*** THE DATA Section Begins ***

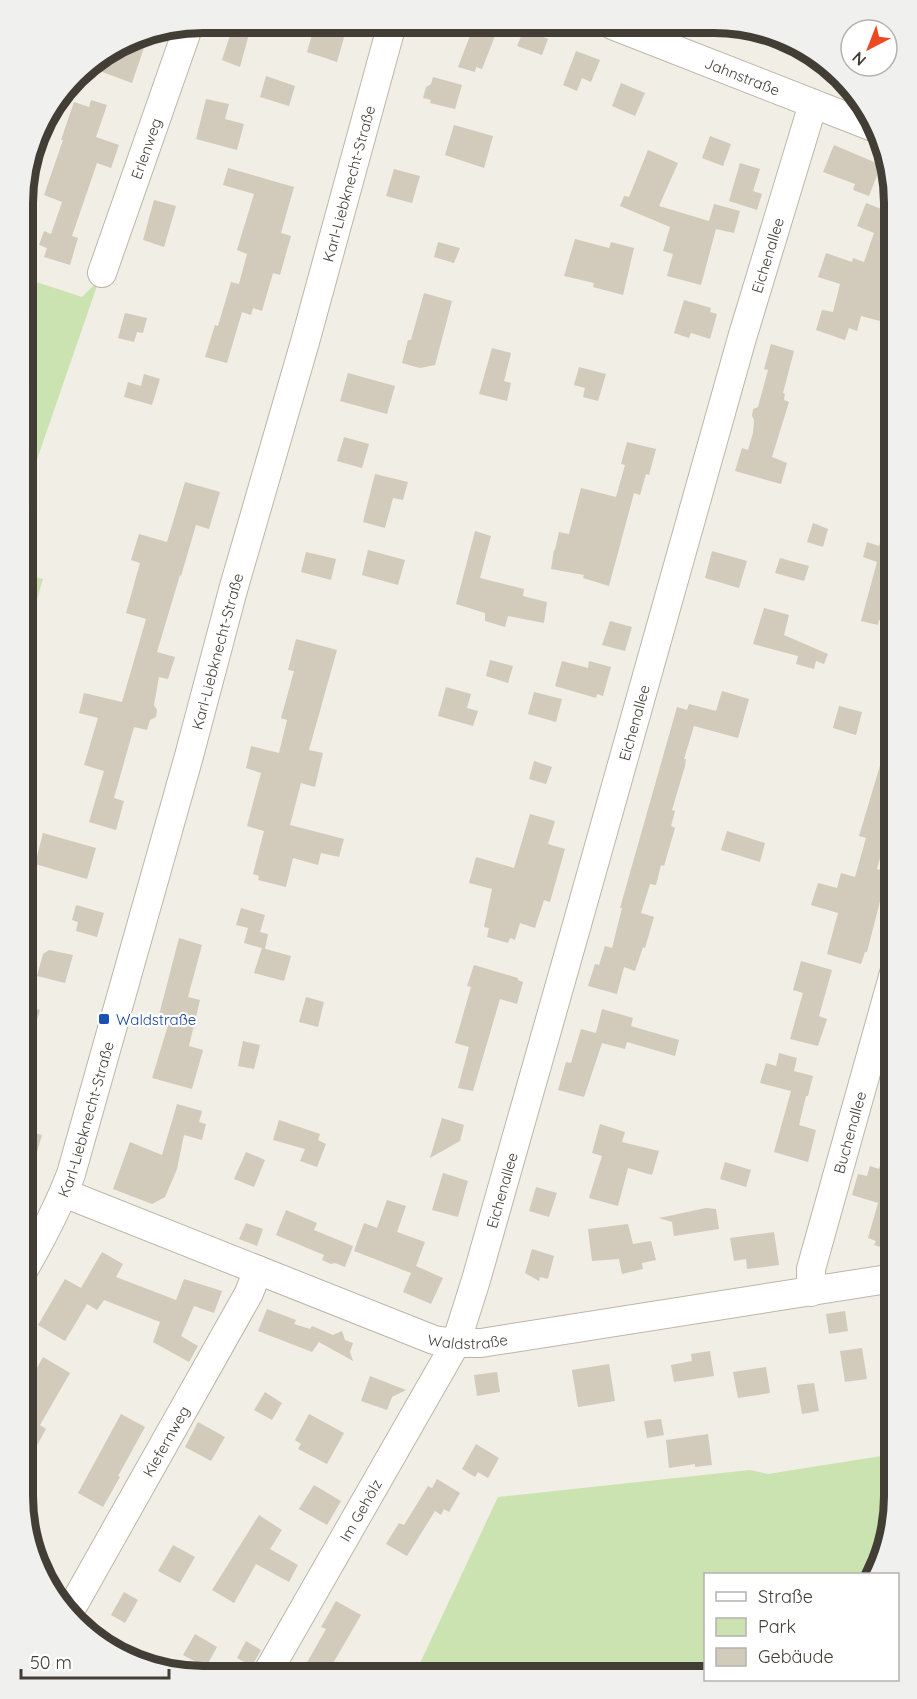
<svg xmlns="http://www.w3.org/2000/svg" width="917" height="1699" font-family="Quicksand,sans-serif">
<rect width="100%" height="100%" fill="#f1eee5"/>
<!-- green -->
<g fill="#cae3b0">
<path d="M 24,278 L 82,297 L 99,280 L 24,497 Z"/>
<path d="M 24,574 L 43,579 L 23,646 Z"/>
<path d="M 894,1454 L 894,1508 L 885,1554 L 874,1574 L 706,1574 L 705,1676 L 414,1676 L 498,1497 L 750,1470 L 768,1474 Z"/>
</g>
<!-- building -->
<g fill="#d2cabb">
<path d="M 234,23 L 252,23 L 240,67 L 222,60 Z"/>
<path d="M 322,27 L 345,34 L 337,62 L 307,52 L 313,31 L 320,33 Z"/>
<path d="M 473,28 L 495,36 L 482,69 L 476,67 L 475,72 L 458,67 Z"/>
<path d="M 524,29 L 548,39 L 542,55 L 517,46 Z"/>
<path d="M 149,33 L 132,83 L 86,66 L 134,36 Z"/>
<path d="M 576,51 L 600,60 L 591,82 L 582,78 L 577,91 L 563,85 Z"/>
<path d="M 266,76 L 295,86 L 289,106 L 260,97 Z"/>
<path d="M 433,77 L 462,85 L 455,109 L 430,103 L 431,100 L 423,98 L 426,87 L 431,84 Z"/>
<path d="M 621,83 L 645,93 L 635,116 L 612,106 Z"/>
<path d="M 206,99 L 229,104 L 225,119 L 244,124 L 237,150 L 196,139 Z"/>
<path d="M 91,100 L 107,105 L 96,137 L 119,145 L 111,168 L 97,163 L 72,236 L 78,238 L 70,265 L 44,257 L 47,248 L 39,245 L 44,231 L 51,234 L 62,202 L 44,195 L 63,140 L 61,140 L 74,102 L 89,107 Z"/>
<path d="M 454,125 L 493,136 L 484,168 L 445,155 Z"/>
<path d="M 710,136 L 731,144 L 723,166 L 702,158 Z"/>
<path d="M 834,145 L 881,165 L 869,196 L 853,190 L 855,184 L 823,172 Z"/>
<path d="M 648,150 L 678,163 L 659,206 L 709,221 L 714,204 L 740,211 L 734,233 L 716,229 L 701,285 L 667,276 L 673,254 L 663,251 L 670,227 L 620,206 L 624,196 L 629,197 Z"/>
<path d="M 740,163 L 760,169 L 753,191 L 762,194 L 757,210 L 729,201 Z"/>
<path d="M 228,168 L 294,187 L 281,233 L 291,236 L 280,275 L 273,273 L 262,311 L 253,308 L 251,315 L 242,312 L 227,363 L 205,357 L 215,325 L 218,326 L 231,282 L 239,284 L 247,254 L 237,250 L 254,194 L 223,185 Z"/>
<path d="M 394,169 L 420,176 L 412,203 L 386,196 Z"/>
<path d="M 154,200 L 176,206 L 164,247 L 143,240 Z"/>
<path d="M 866,203 L 894,214 L 894,272 L 884,302 L 886,303 L 880,321 L 861,316 L 857,331 L 849,328 L 845,340 L 816,330 L 822,310 L 833,312 L 840,284 L 818,277 L 826,253 L 852,262 L 853,258 L 864,262 L 874,233 L 857,226 Z"/>
<path d="M 575,239 L 609,248 L 611,242 L 634,248 L 623,295 L 593,287 L 594,283 L 564,276 Z"/>
<path d="M 438,242 L 460,248 L 454,263 L 434,257 Z"/>
<path d="M 424,293 L 452,301 L 435,365 L 420,368 L 402,363 L 408,340 L 411,340 Z"/>
<path d="M 684,300 L 711,308 L 710,312 L 717,314 L 710,339 L 691,333 L 689,338 L 674,333 Z"/>
<path d="M 125,313 L 147,318 L 143,333 L 137,332 L 134,342 L 118,338 Z"/>
<path d="M 771,344 L 794,351 L 783,393 L 785,394 L 784,400 L 789,402 L 772,457 L 787,463 L 781,484 L 735,471 L 742,448 L 748,450 L 753,433 L 754,420 L 752,416 L 753,409 L 758,407 L 768,370 L 764,369 Z"/>
<path d="M 492,348 L 511,353 L 504,381 L 511,383 L 507,401 L 479,394 Z"/>
<path d="M 579,367 L 606,374 L 598,401 L 583,397 L 585,388 L 574,385 Z"/>
<path d="M 348,373 L 395,386 L 387,414 L 340,401 Z"/>
<path d="M 144,374 L 160,379 L 152,405 L 124,397 L 128,382 L 141,386 Z"/>
<path d="M 344,437 L 369,444 L 362,468 L 337,461 Z"/>
<path d="M 627,442 L 656,449 L 649,475 L 646,474 L 640,495 L 634,493 L 609,586 L 583,578 L 584,575 L 551,569 L 554,550 L 555,550 L 559,532 L 569,534 L 581,488 L 616,497 L 625,465 L 621,464 Z"/>
<path d="M 375,474 L 408,482 L 403,500 L 393,498 L 385,528 L 363,522 Z"/>
<path d="M 185,482 L 220,492 L 209,529 L 196,525 L 181,576 L 180,575 L 157,652 L 175,657 L 168,679 L 159,677 L 154,705 L 157,710 L 156,717 L 150,720 L 147,730 L 134,727 L 114,798 L 124,801 L 116,830 L 89,822 L 104,771 L 84,765 L 98,718 L 79,713 L 84,693 L 122,702 L 146,619 L 126,613 L 140,563 L 131,560 L 139,534 L 167,542 Z"/>
<path d="M 813,523 L 828,529 L 823,547 L 807,542 Z"/>
<path d="M 475,531 L 491,536 L 480,578 L 524,589 L 523,596 L 547,602 L 544,623 L 508,616 L 505,627 L 485,621 L 485,613 L 456,604 Z"/>
<path d="M 867,542 L 879,546 L 880,543 L 894,547 L 894,567 L 892,566 L 885,596 L 894,599 L 894,624 L 879,620 L 878,625 L 861,621 L 877,562 L 863,557 Z"/>
<path d="M 368,550 L 405,560 L 398,585 L 362,575 Z"/>
<path d="M 712,551 L 747,561 L 739,588 L 705,578 Z"/>
<path d="M 306,552 L 336,559 L 331,580 L 301,572 Z"/>
<path d="M 780,558 L 809,566 L 804,581 L 775,573 Z"/>
<path d="M 764,608 L 789,615 L 784,635 L 828,654 L 824,664 L 816,661 L 814,669 L 796,664 L 798,656 L 753,644 Z"/>
<path d="M 610,621 L 632,627 L 625,651 L 602,645 Z"/>
<path d="M 296,639 L 337,650 L 309,750 L 323,753 L 315,787 L 301,783 L 290,825 L 344,839 L 339,857 L 321,853 L 318,865 L 293,858 L 286,887 L 258,880 L 259,876 L 253,874 L 264,831 L 247,826 L 261,773 L 246,768 L 251,746 L 279,753 L 287,720 L 281,718 L 294,671 L 288,670 Z"/>
<path d="M 490,660 L 513,666 L 508,683 L 486,676 Z"/>
<path d="M 562,661 L 588,668 L 589,661 L 611,667 L 603,696 L 597,694 L 596,698 L 555,686 Z"/>
<path d="M 446,687 L 471,694 L 467,708 L 478,711 L 473,726 L 438,716 Z"/>
<path d="M 722,691 L 749,699 L 738,738 L 694,726 L 684,759 L 686,759 L 685,766 L 672,810 L 675,811 L 671,826 L 675,828 L 664,866 L 661,865 L 656,885 L 650,884 L 641,913 L 654,917 L 645,948 L 643,947 L 635,971 L 624,967 L 617,994 L 588,986 L 595,964 L 599,965 L 605,946 L 612,948 L 622,908 L 620,908 L 677,707 L 687,710 L 689,704 L 716,711 Z"/>
<path d="M 534,692 L 562,699 L 556,722 L 528,714 Z"/>
<path d="M 839,706 L 862,712 L 856,735 L 833,728 Z"/>
<path d="M 882,759 L 894,763 L 894,806 L 877,869 L 884,871 L 882,877 L 886,878 L 867,952 L 865,952 L 861,964 L 827,954 L 838,913 L 811,905 L 818,883 L 837,888 L 841,873 L 855,877 L 866,838 L 859,836 Z"/>
<path d="M 534,761 L 552,767 L 546,784 L 529,779 Z"/>
<path d="M 530,814 L 555,821 L 548,844 L 565,849 L 550,902 L 544,900 L 535,928 L 520,923 L 515,940 L 510,938 L 508,943 L 487,937 L 489,928 L 484,927 L 492,889 L 469,883 L 476,857 L 514,868 Z"/>
<path d="M 727,831 L 765,843 L 760,862 L 721,850 Z"/>
<path d="M 43,833 L 96,848 L 87,879 L 35,864 Z"/>
<path d="M 76,905 L 104,913 L 97,937 L 76,931 L 78,922 L 72,920 Z"/>
<path d="M 241,908 L 265,915 L 260,932 L 268,934 L 265,949 L 244,943 L 248,928 L 236,925 Z"/>
<path d="M 179,938 L 202,945 L 188,997 L 200,1000 L 189,1046 L 203,1050 L 192,1089 L 152,1078 L 169,1022 L 158,1019 Z"/>
<path d="M 262,948 L 291,956 L 284,981 L 254,973 Z"/>
<path d="M 49,950 L 73,955 L 65,983 L 37,976 L 43,954 Z"/>
<path d="M 801,961 L 832,970 L 819,1016 L 827,1019 L 818,1046 L 790,1039 L 803,993 L 793,990 Z"/>
<path d="M 474,965 L 518,978 L 518,980 L 523,982 L 517,1004 L 500,999 L 473,1091 L 458,1088 L 469,1047 L 455,1043 L 471,987 L 467,986 Z"/>
<path d="M 306,997 L 324,1002 L 318,1027 L 299,1022 Z"/>
<path d="M 23,1005 L 40,1010 L 27,1054 L 23,1053 Z"/>
<path d="M 602,1009 L 633,1018 L 631,1026 L 679,1040 L 675,1056 L 627,1042 L 625,1049 L 602,1043 L 584,1097 L 558,1090 L 566,1062 L 571,1063 L 581,1029 L 596,1033 Z"/>
<path d="M 243,1041 L 260,1045 L 254,1069 L 238,1066 Z"/>
<path d="M 779,1053 L 797,1058 L 794,1071 L 813,1076 L 808,1096 L 806,1096 L 799,1125 L 816,1130 L 808,1162 L 774,1152 L 791,1091 L 760,1083 L 766,1063 L 776,1066 Z"/>
<path d="M 177,1104 L 202,1111 L 199,1122 L 206,1124 L 202,1140 L 184,1135 L 177,1169 L 165,1197 L 152,1204 L 113,1189 L 130,1142 L 162,1155 Z"/>
<path d="M 442,1118 L 464,1125 L 460,1141 L 430,1158 Z"/>
<path d="M 279,1120 L 320,1134 L 318,1140 L 326,1144 L 317,1167 L 300,1161 L 305,1149 L 273,1140 Z"/>
<path d="M 600,1124 L 625,1132 L 622,1142 L 659,1151 L 652,1175 L 628,1168 L 618,1206 L 589,1198 L 602,1156 L 592,1153 Z"/>
<path d="M 23,1130 L 42,1135 L 27,1185 L 23,1184 Z"/>
<path d="M 890,1133 L 894,1134 L 894,1251 L 874,1245 L 876,1241 L 868,1238 L 878,1203 L 852,1195 L 858,1174 L 867,1176 L 870,1166 L 879,1169 Z"/>
<path d="M 246,1152 L 265,1160 L 254,1187 L 234,1179 Z"/>
<path d="M 725,1162 L 751,1170 L 746,1187 L 720,1179 Z"/>
<path d="M 443,1173 L 468,1181 L 458,1217 L 432,1210 Z"/>
<path d="M 536,1187 L 557,1193 L 549,1217 L 529,1211 Z"/>
<path d="M 387,1200 L 406,1206 L 397,1232 L 425,1242 L 416,1266 L 443,1278 L 431,1304 L 403,1292 L 411,1273 L 354,1251 L 364,1223 L 377,1228 Z"/>
<path d="M 706,1208 L 716,1209 L 719,1229 L 674,1236 L 672,1222 L 659,1218 Z"/>
<path d="M 286,1210 L 317,1223 L 314,1230 L 353,1246 L 345,1267 L 335,1263 L 331,1264 L 322,1260 L 324,1255 L 276,1235 Z"/>
<path d="M 246,1223 L 263,1229 L 257,1246 L 239,1239 Z"/>
<path d="M 628,1224 L 633,1244 L 651,1241 L 656,1260 L 642,1263 L 643,1269 L 622,1274 L 619,1259 L 592,1261 L 588,1229 Z"/>
<path d="M 774,1232 L 779,1265 L 747,1269 L 746,1259 L 734,1261 L 730,1238 Z"/>
<path d="M 532,1249 L 554,1256 L 548,1279 L 540,1277 L 539,1281 L 525,1273 Z"/>
<path d="M 102,1252 L 123,1264 L 116,1277 L 176,1300 L 184,1279 L 222,1291 L 214,1313 L 194,1306 L 181,1336 L 198,1346 L 189,1362 L 153,1342 L 160,1322 L 104,1300 L 97,1310 L 87,1304 L 65,1341 L 38,1325 L 65,1279 L 81,1288 Z"/>
<path d="M 267,1309 L 296,1320 L 294,1324 L 310,1329 L 312,1326 L 333,1335 L 342,1331 L 345,1340 L 353,1343 L 350,1352 L 353,1361 L 319,1342 L 312,1352 L 258,1331 Z"/>
<path d="M 845,1311 L 848,1331 L 829,1334 L 826,1314 Z"/>
<path d="M 862,1348 L 867,1379 L 845,1382 L 840,1351 Z"/>
<path d="M 710,1351 L 714,1376 L 674,1382 L 671,1365 L 692,1361 L 691,1354 Z"/>
<path d="M 43,1357 L 70,1373 L 40,1425 L 46,1429 L 23,1471 L 23,1416 L 32,1399 L 23,1393 Z"/>
<path d="M 609,1364 L 615,1401 L 578,1407 L 572,1370 Z"/>
<path d="M 766,1367 L 770,1393 L 738,1398 L 733,1372 Z"/>
<path d="M 497,1372 L 500,1392 L 477,1396 L 474,1375 Z"/>
<path d="M 370,1376 L 406,1390 L 392,1397 L 387,1410 L 361,1401 Z"/>
<path d="M 814,1383 L 819,1411 L 802,1414 L 797,1385 Z"/>
<path d="M 265,1392 L 282,1403 L 272,1420 L 254,1410 Z"/>
<path d="M 121,1414 L 145,1427 L 118,1476 L 120,1477 L 103,1507 L 78,1493 Z"/>
<path d="M 309,1414 L 344,1433 L 327,1464 L 298,1449 L 301,1444 L 295,1440 Z"/>
<path d="M 661,1419 L 664,1435 L 647,1438 L 644,1421 Z"/>
<path d="M 198,1422 L 225,1437 L 211,1461 L 185,1447 Z"/>
<path d="M 708,1434 L 712,1465 L 695,1467 L 695,1464 L 669,1468 L 666,1440 Z"/>
<path d="M 476,1444 L 499,1458 L 488,1478 L 478,1472 L 475,1477 L 462,1469 Z"/>
<path d="M 437,1479 L 460,1493 L 449,1512 L 444,1509 L 441,1515 L 435,1511 L 407,1556 L 386,1544 L 399,1523 L 404,1525 L 428,1486 L 432,1488 Z"/>
<path d="M 314,1485 L 341,1501 L 327,1525 L 299,1509 Z"/>
<path d="M 259,1515 L 282,1530 L 270,1549 L 298,1565 L 289,1582 L 256,1564 L 234,1603 L 212,1590 Z"/>
<path d="M 173,1545 L 195,1557 L 180,1583 L 158,1571 Z"/>
<path d="M 124,1592 L 138,1600 L 125,1623 L 111,1615 Z"/>
<path d="M 336,1601 L 361,1615 L 332,1665 L 351,1675 L 300,1675 L 326,1629 L 321,1627 Z"/>
<path d="M 195,1634 L 217,1647 L 206,1667 L 183,1655 Z"/>
<path d="M 246,1641 L 261,1650 L 252,1666 L 237,1658 Z"/>
</g>
<g fill="none" stroke-linecap="round" stroke-linejoin="round">
<defs>
<g id="minor">
<path id="s1" d="M 612,25 L 873,127"/>
<path id="s2" d="M 102,273 L 189,25"/>
<path id="s3" d="M 64,1193 L 434,1340 L 456,1343 L 481,1343 L 894,1278"/>
<path id="s4" d="M 23,1271 C 41,1240 58,1208 71,1174 L 189,756 L 233,590 L 305,342 L 392,24"/>
<path id="s5" d="M 811,1292 L 811,1269 L 894,973"/>
<path id="s6" d="M 70,1611 L 249,1293 L 258,1270"/>
<path id="s7" d="M 266,1675 L 456,1343 L 476,1280 L 576,928 L 742,338 L 813,104"/>
</g>
</defs>
<!-- minor casing -->
<use href="#minor" stroke="#bcb6a8" stroke-width="30"/>
<!-- minor -->
<use href="#minor" stroke="#fff" stroke-width="28"/>
</g>
<!-- markers -->
<rect fill="#1a4fb4" stroke="#fff" stroke-width="2" x="98" y="1013" width="12" height="12" rx="3"/>
<g text-anchor="middle" dominant-baseline="central" stroke-width="4.5" stroke-linejoin="round" paint-order="stroke">
<!-- street labels -->
<g font-size="15" fill="#433e35" stroke="#fff">
<text stroke="none"><textPath href="#s1" startOffset="140">Jahnstraße</textPath></text>
<text stroke="none"><textPath href="#s2" startOffset="132">Erlenweg</textPath></text>
<text stroke="none"><textPath href="#s4" startOffset="1137">Karl-Liebknecht-Straße</textPath></text>
<text stroke="none"><textPath href="#s7" startOffset="1514">Eichenallee</textPath></text>
<text stroke="none"><textPath href="#s4" startOffset="651">Karl-Liebknecht-Straße</textPath></text>
<text stroke="none"><textPath href="#s7" startOffset="1028">Eichenallee</textPath></text>
<text stroke="none"><textPath href="#s4" startOffset="165">Karl-Liebknecht-Straße</textPath></text>
<text stroke="none"><textPath href="#s5" startOffset="165">Buchenallee</textPath></text>
<text stroke="none"><textPath href="#s7" startOffset="542">Eichenallee</textPath></text>
<text stroke="none"><textPath href="#s3" startOffset="432">Waldstraße</textPath></text>
<text stroke="none"><textPath href="#s6" startOffset="195">Kiefernweg</textPath></text>
<text stroke="none"><textPath href="#s7" startOffset="190">Im Gehölz</textPath></text>
</g>
<!-- transit labels -->
<g font-size="15" fill="#164399" stroke="#fff" text-anchor="start">
<text x="116" y="1019">Waldstraße</text>
</g>
</g>
<!-- crop -->
<path d="M0 0H917V1699H0ZM203 33H714A170 170 0 0 1 884 203V1496A170 170 0 0 1 714 1666H203A170 170 0 0 1 33 1496V203A170 170 0 0 1 203 33Z" fill="#f0f0ef" fill-rule="evenodd"/>
<path fill="none" stroke="#433e35" stroke-width="8" d="M203 33H714A170 170 0 0 1 884 203V1496A170 170 0 0 1 714 1666H203A170 170 0 0 1 33 1496V203A170 170 0 0 1 203 33Z"/>
<!-- legend -->
<rect x="704" y="1573" width="195" height="108" fill="#ffffff" stroke="#b4b2ae" stroke-width="1.5"/>
<rect x="716" y="1592" width="30" height="9" fill="#ffffff" stroke="#b4b2ae" stroke-width="1.5"/>
<text x="758" y="1603" font-size="18" fill="#433e35">Straße</text>
<rect x="716" y="1618" width="30" height="18" fill="#cae3b0" stroke="#b4b2ae" stroke-width="1.5"/>
<text x="758" y="1633" font-size="18" fill="#433e35">Park</text>
<rect x="716" y="1648" width="30" height="18" fill="#d2cabb" stroke="#b4b2ae" stroke-width="1.5"/>
<text x="758" y="1663" font-size="18" fill="#433e35">Gebäude</text>
<!-- north arrow -->
<g transform="translate(869 48) rotate(222)"><circle r="28" fill="#ffffff" stroke="#b4b2ae" stroke-width="1.5"/>
<path d="M0-4.5L10 22L0 15L-10 22Z" fill="#ec4921"/>
<text y="-9" font-size="16" font-weight="bold" text-anchor="middle" fill="#433e35">N</text>
</g>
<!-- scale -->
<path d="M21 1669v9h148v-9" fill="none" stroke="#433e35" stroke-width="3"/>
<text x="30" y="1669" font-size="18" fill="#433e35" stroke="#ffffff" stroke-width="4.5" paint-order="stroke">50 m</text>
</svg>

*** THE DATA Section Ends ***

## REQUIRED ACTION
What belongs in the answer is each line from the listing above that contains "ffffff".

## YOUR RESPONSE
<rect x="704" y="1573" width="195" height="108" fill="#ffffff" stroke="#b4b2ae" stroke-width="1.5"/>
<rect x="716" y="1592" width="30" height="9" fill="#ffffff" stroke="#b4b2ae" stroke-width="1.5"/>
<g transform="translate(869 48) rotate(222)"><circle r="28" fill="#ffffff" stroke="#b4b2ae" stroke-width="1.5"/>
<text x="30" y="1669" font-size="18" fill="#433e35" stroke="#ffffff" stroke-width="4.5" paint-order="stroke">50 m</text>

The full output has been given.